Exercise =>
Look through the listing underneath for "National", and copy every line that has it.

........

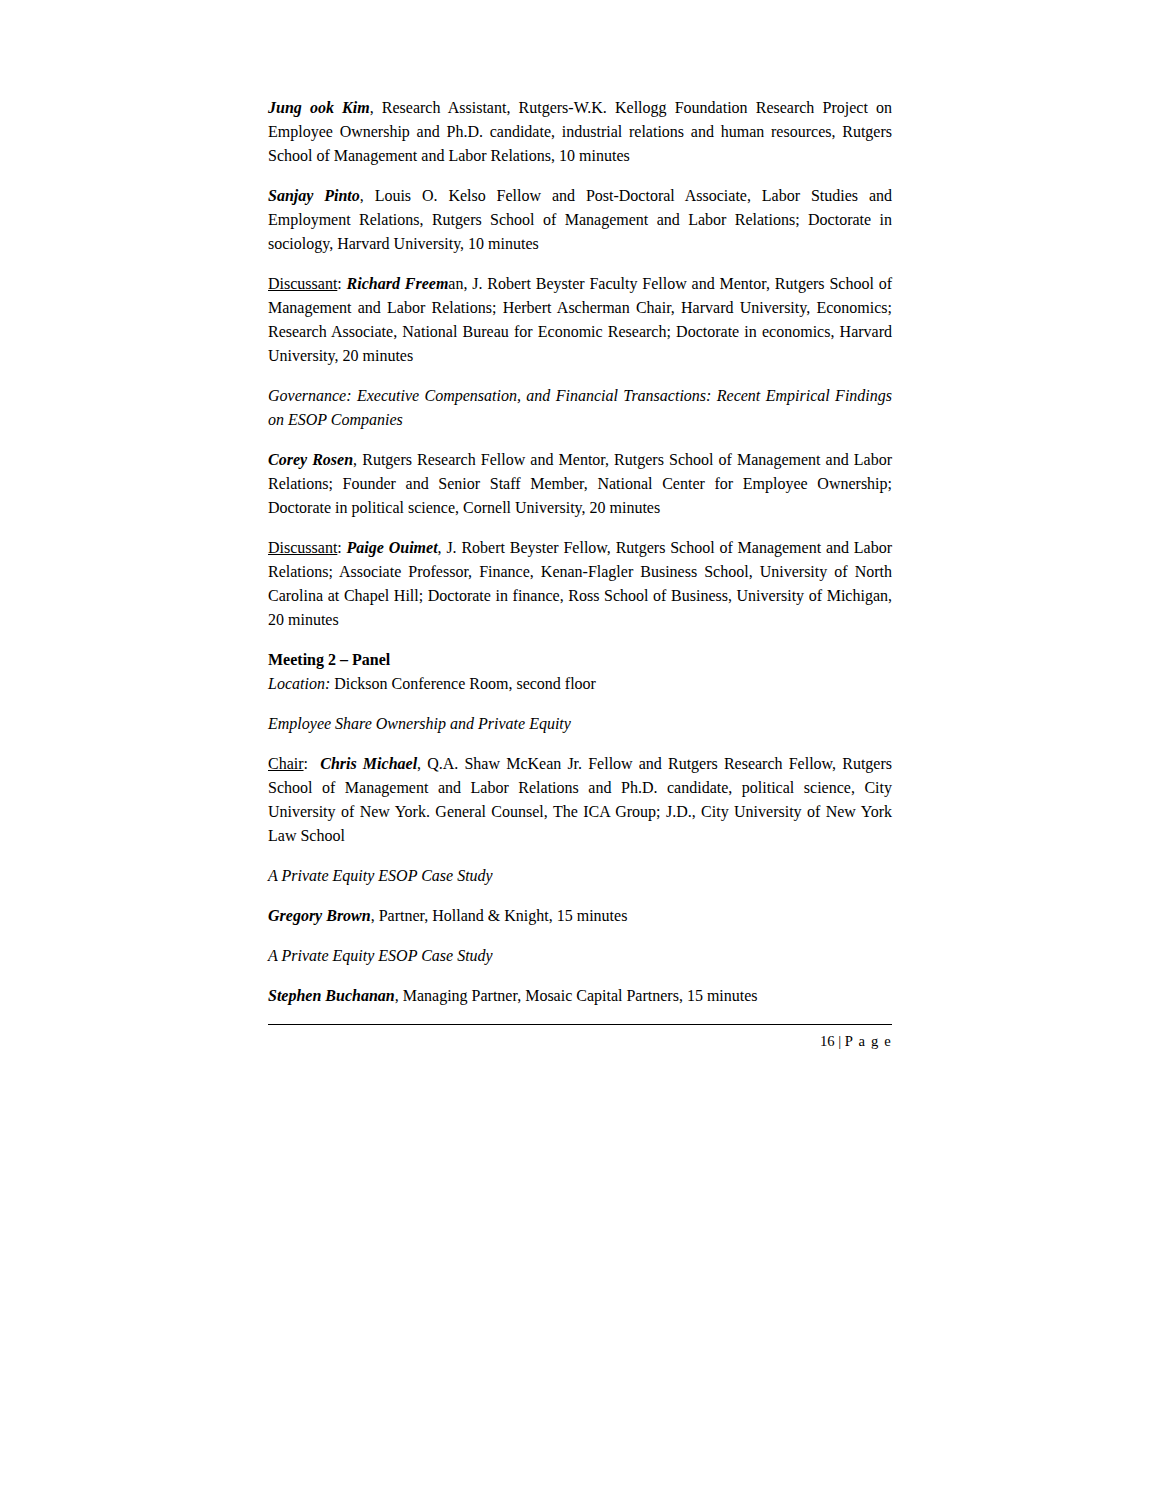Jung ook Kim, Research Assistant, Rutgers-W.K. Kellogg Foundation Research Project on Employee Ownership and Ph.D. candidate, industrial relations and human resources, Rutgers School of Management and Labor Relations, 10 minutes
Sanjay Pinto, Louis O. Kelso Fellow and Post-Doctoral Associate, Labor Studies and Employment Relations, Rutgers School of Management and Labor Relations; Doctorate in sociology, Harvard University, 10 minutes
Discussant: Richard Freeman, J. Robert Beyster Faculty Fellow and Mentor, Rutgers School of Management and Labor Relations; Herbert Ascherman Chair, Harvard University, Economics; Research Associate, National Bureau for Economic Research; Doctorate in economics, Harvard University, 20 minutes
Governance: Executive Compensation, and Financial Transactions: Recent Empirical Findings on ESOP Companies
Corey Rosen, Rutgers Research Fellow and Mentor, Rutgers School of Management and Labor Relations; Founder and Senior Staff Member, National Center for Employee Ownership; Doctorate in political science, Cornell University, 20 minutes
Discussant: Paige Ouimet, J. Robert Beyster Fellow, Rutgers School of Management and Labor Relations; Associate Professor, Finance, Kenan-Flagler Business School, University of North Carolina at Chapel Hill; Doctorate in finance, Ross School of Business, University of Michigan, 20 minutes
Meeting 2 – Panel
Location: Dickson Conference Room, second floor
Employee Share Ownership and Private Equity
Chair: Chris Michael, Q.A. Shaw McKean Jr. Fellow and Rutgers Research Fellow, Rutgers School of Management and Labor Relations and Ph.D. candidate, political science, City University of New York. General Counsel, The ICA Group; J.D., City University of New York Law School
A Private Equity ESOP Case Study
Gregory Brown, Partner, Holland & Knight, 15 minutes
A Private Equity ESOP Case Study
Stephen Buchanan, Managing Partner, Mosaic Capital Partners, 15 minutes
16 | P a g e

........

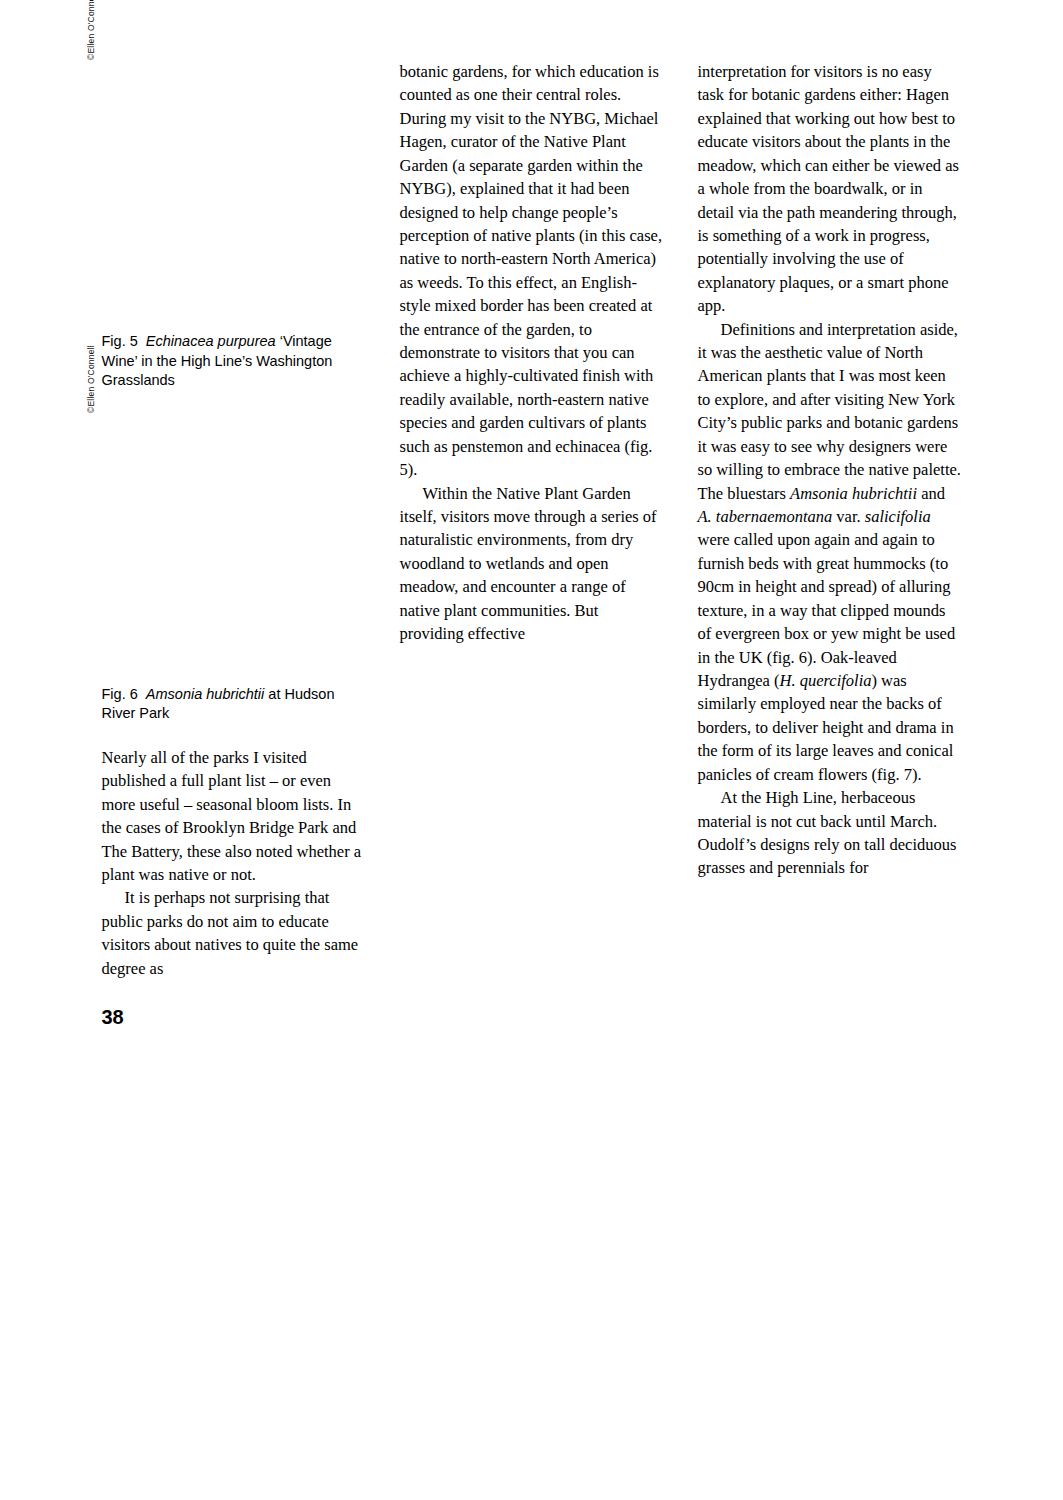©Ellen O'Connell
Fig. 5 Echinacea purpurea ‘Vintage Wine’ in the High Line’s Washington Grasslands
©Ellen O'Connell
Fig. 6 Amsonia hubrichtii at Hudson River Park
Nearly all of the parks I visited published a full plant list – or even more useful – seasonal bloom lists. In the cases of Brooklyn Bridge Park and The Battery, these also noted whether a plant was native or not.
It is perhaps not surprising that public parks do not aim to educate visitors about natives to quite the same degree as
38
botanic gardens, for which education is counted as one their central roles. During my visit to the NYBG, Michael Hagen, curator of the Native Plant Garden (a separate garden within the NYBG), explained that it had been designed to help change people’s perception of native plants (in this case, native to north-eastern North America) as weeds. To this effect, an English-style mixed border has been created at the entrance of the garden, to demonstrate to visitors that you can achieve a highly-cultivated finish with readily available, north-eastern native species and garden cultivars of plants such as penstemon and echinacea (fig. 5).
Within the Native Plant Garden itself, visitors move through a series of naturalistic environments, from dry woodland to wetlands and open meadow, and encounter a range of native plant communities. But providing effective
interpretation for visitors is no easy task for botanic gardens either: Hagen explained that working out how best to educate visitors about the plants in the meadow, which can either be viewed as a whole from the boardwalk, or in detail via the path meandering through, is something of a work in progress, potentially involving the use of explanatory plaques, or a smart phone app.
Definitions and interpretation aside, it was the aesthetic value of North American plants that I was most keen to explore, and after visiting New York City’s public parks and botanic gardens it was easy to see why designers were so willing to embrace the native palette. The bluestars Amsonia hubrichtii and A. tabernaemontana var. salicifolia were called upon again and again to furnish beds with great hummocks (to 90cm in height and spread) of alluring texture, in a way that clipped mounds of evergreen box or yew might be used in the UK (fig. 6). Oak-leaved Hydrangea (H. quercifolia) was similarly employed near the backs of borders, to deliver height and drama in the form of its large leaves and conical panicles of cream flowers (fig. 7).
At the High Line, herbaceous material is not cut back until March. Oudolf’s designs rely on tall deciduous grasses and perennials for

........

Your solution =>
Discussant: Richard Freeman, J. Robert Beyster Faculty Fellow and Mentor, Rutgers School of Management and Labor Relations; Herbert Ascherman Chair, Harvard University, Economics; Research Associate, National Bureau for Economic Research; Doctorate in economics, Harvard University, 20 minutes
Corey Rosen, Rutgers Research Fellow and Mentor, Rutgers School of Management and Labor Relations; Founder and Senior Staff Member, National Center for Employee Ownership; Doctorate in political science, Cornell University, 20 minutes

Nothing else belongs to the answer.